A leading campaigner has put her money where her mouth is to provide a gate to help people walk on access land.
Kate Ashbrook’s kissing gate has been installed in the boundary fence on Cobstone Hill in Buckinghamshire.
The owners, the Wormsley Estate, refused to fork out for the gate after putting up fencing around the Countryside and Rights of Way access land. But it said it would allow installation if someone else paid for it.
The Wormsley Estate is owned by the Getty family, which made its fortunes in the oil industry.
The fencing was subsidised by public money under the Government’s high-level stewardship scheme.

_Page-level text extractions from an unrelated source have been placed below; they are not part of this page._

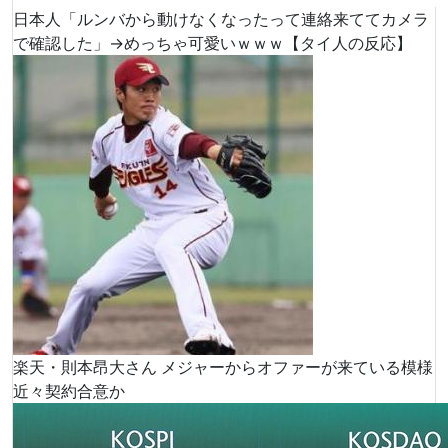
日本人「ルンバから動けなくなったって連絡来ててカメラ
で確認した」→めっちゃ可愛いｗｗｗ【タイ人の反応】
楽天・則本昂大さん メジャーからオファーが来ている模様
近々契約合意か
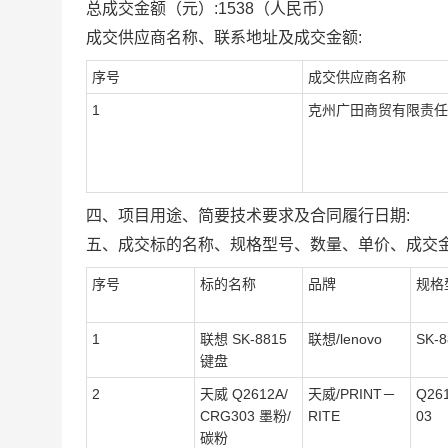
总成交金额（元）:
1538
（人民币）
成交供应商名称、联系地址及成交金额:
序号
成交供应商名称
1
克州广田商贸有限责任
四、项目用途、简要技术要求及合同履行日期:
五、成交标的名称、规格型号、数量、单价、成交金
序号
标的名称
品牌
规格
1
联想 SK-8815
联想/lenovo
SK-8
键盘
2
天威 Q2612A/
天威/PRINT－
Q26
CRG303 墨粉/
RITE
03
碳粉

Previously, walkers could get on to the land because fences were dilapidated.
Buckinghamshire County Council agreed to put in a gate at the site, in the Chilterns area of outstanding natural beauty, if someone gave it.
Ms Ashbrook, who is president of the Ramblers and general secretary of the Open Spaces Society, said the new gate, which bears the Latin inscription Libertas spatiandi: libertas cogitandi – Freedom to roam: freedom to think – will enable people to complete a circular walk around the hill on the access land, where the views from the top of the ridge more than 500ft above sea level, are particularly fine, she added.

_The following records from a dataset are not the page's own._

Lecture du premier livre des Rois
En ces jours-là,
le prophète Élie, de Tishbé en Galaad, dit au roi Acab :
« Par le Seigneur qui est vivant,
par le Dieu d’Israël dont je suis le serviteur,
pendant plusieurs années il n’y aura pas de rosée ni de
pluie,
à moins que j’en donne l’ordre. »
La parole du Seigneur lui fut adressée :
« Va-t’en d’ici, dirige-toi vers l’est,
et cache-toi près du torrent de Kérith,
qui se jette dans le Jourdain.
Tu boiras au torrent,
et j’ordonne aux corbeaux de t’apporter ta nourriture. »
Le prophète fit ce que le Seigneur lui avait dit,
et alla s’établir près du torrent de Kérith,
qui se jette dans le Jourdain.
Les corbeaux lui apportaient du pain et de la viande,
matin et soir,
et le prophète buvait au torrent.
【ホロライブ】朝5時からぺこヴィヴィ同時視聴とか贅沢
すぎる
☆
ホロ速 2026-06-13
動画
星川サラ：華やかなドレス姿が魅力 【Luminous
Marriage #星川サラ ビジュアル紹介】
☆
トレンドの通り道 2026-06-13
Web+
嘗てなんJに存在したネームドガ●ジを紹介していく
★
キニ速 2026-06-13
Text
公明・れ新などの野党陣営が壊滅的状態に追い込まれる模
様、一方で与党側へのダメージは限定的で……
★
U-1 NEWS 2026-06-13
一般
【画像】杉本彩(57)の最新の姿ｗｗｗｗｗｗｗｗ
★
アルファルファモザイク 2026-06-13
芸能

The land lies just north of the village of Turville and the gate is near a windmill that featured as Caractacus Potts’s workshop in the film Chitty Chitty Bang Bang.
Ms Ashbrook, who lives in Turville, said: “Now that the gate restores public access to the ridge I hope the residents of Turville and surrounding villages, and everyone else, will enjoy the freedom to walk, and think, on the hill.”
The gate was provided through the Chilterns Society Donate a Gate scheme.